Is it better to set batch size as a integer power of 2 for torch.utils.data.DataLoader

songyuc · April 7, 2021, 5:05am

Hi, guys,
I have heard that it would be better to set batch size as a integer power of 2 for torch.utils.data.DataLoader, and I want to assure whether that is true.

Any answer or idea will be appreciated!

ptrblck · April 7, 2021, 9:15pm

Powers of two might be more “friendly” regarding the input shape to specific kernels and could perform better than other shapes (internally padding could be used, if it could yield an overall speedup).
However, it depends on your actual model, input shapes, etc. so you could profile different shapes and check for performance cliffs.

songyuc · April 14, 2021, 5:11am

Hi,
specifically, for resnet, is the “kernel” mentioned denote the kernel_size in torch.nn.Conv2d?

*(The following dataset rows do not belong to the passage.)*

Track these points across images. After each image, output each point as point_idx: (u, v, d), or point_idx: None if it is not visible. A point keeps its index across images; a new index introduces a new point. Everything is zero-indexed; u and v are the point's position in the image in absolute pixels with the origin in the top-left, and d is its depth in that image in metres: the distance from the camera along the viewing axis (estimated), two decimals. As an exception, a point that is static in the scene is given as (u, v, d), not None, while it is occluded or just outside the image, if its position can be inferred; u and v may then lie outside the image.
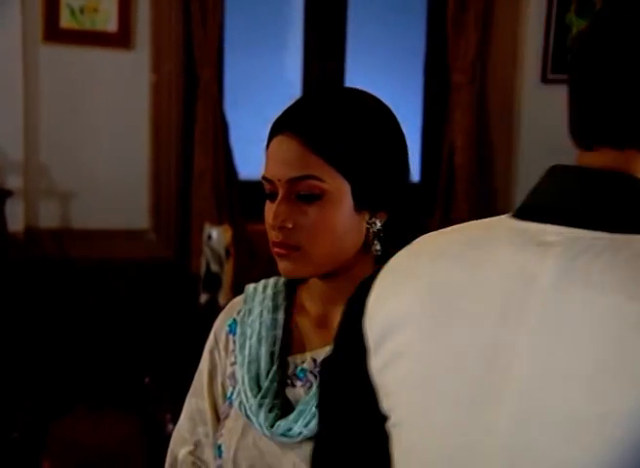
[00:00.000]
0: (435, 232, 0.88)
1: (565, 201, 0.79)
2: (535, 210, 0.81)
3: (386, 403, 0.80)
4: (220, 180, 3.19)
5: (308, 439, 1.04)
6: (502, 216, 0.86)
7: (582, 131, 0.81)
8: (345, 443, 0.84)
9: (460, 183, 3.31)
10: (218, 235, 2.98)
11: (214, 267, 3.02)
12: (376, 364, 0.81)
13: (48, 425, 2.67)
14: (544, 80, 3.30)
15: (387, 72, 3.46)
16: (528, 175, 3.33)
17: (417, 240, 0.87)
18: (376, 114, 1.08)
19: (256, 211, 1.34)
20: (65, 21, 3.04)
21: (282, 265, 1.07)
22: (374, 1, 3.42)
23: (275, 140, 1.07)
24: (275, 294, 1.14)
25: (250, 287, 1.17)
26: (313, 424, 1.03)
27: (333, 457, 0.86)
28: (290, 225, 1.04)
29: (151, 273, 3.23)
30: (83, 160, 3.20)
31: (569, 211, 0.78)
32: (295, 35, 3.36)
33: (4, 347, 2.93)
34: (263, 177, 1.08)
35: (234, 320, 1.16)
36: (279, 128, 1.07)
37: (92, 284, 3.21)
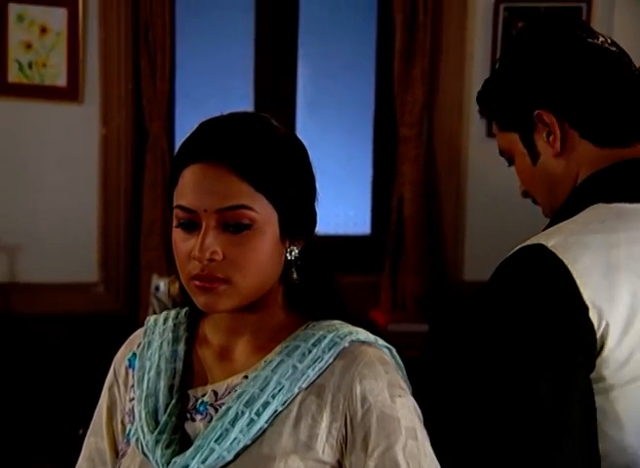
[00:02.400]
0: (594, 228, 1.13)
1: None
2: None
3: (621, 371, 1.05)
4: (169, 232, 3.18)
5: None
6: (602, 205, 1.15)
7: (625, 133, 1.18)
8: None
9: (410, 235, 3.34)
10: (165, 286, 2.96)
11: (160, 319, 3.00)
12: (623, 345, 1.05)
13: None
14: (489, 134, 3.36)
15: (338, 125, 3.52)
16: (476, 226, 3.37)
17: (588, 241, 1.10)
18: (288, 139, 1.08)
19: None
20: (14, 76, 3.06)
21: (204, 299, 1.02)
22: (324, 56, 3.49)
23: (195, 169, 1.01)
24: (176, 326, 1.11)
25: (150, 319, 1.15)
26: (211, 460, 1.01)
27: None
28: (219, 257, 1.00)
29: (100, 326, 3.19)
30: (31, 213, 3.19)
31: None
32: (246, 88, 3.41)
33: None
34: (180, 207, 1.02)
35: (134, 354, 1.13)
36: (198, 156, 1.02)
37: (39, 338, 3.16)
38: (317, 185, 1.10)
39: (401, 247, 3.35)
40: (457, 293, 3.32)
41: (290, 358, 1.04)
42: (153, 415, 1.05)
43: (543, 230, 1.20)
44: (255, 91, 3.41)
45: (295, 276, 1.07)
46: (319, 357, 1.03)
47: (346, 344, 1.04)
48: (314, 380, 1.03)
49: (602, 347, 1.06)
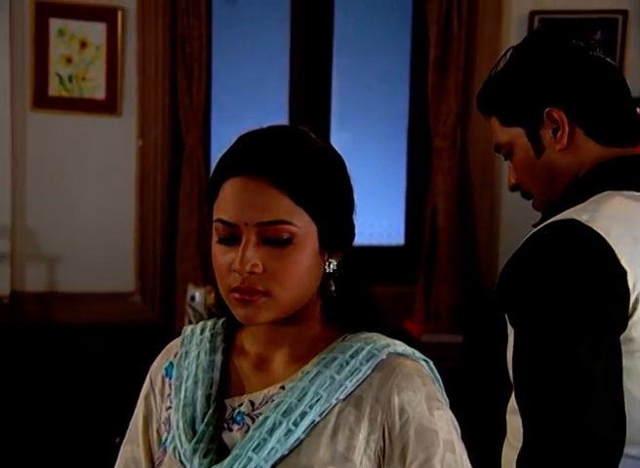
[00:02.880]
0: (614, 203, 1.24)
1: None
2: None
3: None
4: (204, 243, 3.23)
5: None
6: (612, 192, 1.24)
7: (623, 135, 1.31)
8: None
9: (443, 246, 3.33)
10: (200, 296, 2.99)
11: (196, 329, 3.03)
12: None
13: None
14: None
15: (373, 136, 3.53)
16: (510, 236, 3.35)
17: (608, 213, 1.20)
18: (327, 152, 1.08)
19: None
20: (54, 89, 3.13)
21: (244, 312, 1.02)
22: (359, 67, 3.51)
23: (235, 182, 1.02)
24: (213, 336, 1.12)
25: (187, 329, 1.15)
26: None
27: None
28: (259, 270, 1.01)
29: (136, 335, 3.23)
30: (70, 224, 3.24)
31: None
32: (280, 99, 3.44)
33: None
34: (221, 221, 1.02)
35: (171, 363, 1.14)
36: (238, 169, 1.02)
37: (76, 347, 3.21)
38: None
39: (435, 257, 3.35)
40: (491, 304, 3.30)
41: (327, 369, 1.04)
42: (191, 424, 1.06)
43: (540, 221, 1.29)
44: (289, 102, 3.43)
45: (333, 288, 1.07)
46: (357, 368, 1.04)
47: (384, 356, 1.05)
48: (352, 392, 1.04)
49: (634, 310, 1.14)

ptrblck · April 14, 2021, 5:14am

Powers of two could be preferred in all dimensions, so number of channels, spatial size etc.
However, as described before, internally padding could be used, so that you wouldn’t hit a performance cliff and should thus profile your workloads.

songyuc · April 14, 2021, 5:22am

Get it.
It means internally padding is a internal mechanism of PyTorch, so that commonly, it is not that requisite for us to consider setting a 2-power batch size, am I right?

ptrblck · April 14, 2021, 5:23am

It can be used by cudnn and I don’t think that native PyTorch kernels use it (at least I haven’t seen it, but might be wrong).

songyuc · April 14, 2021, 5:26am

OK, thanks sincerely for your answer!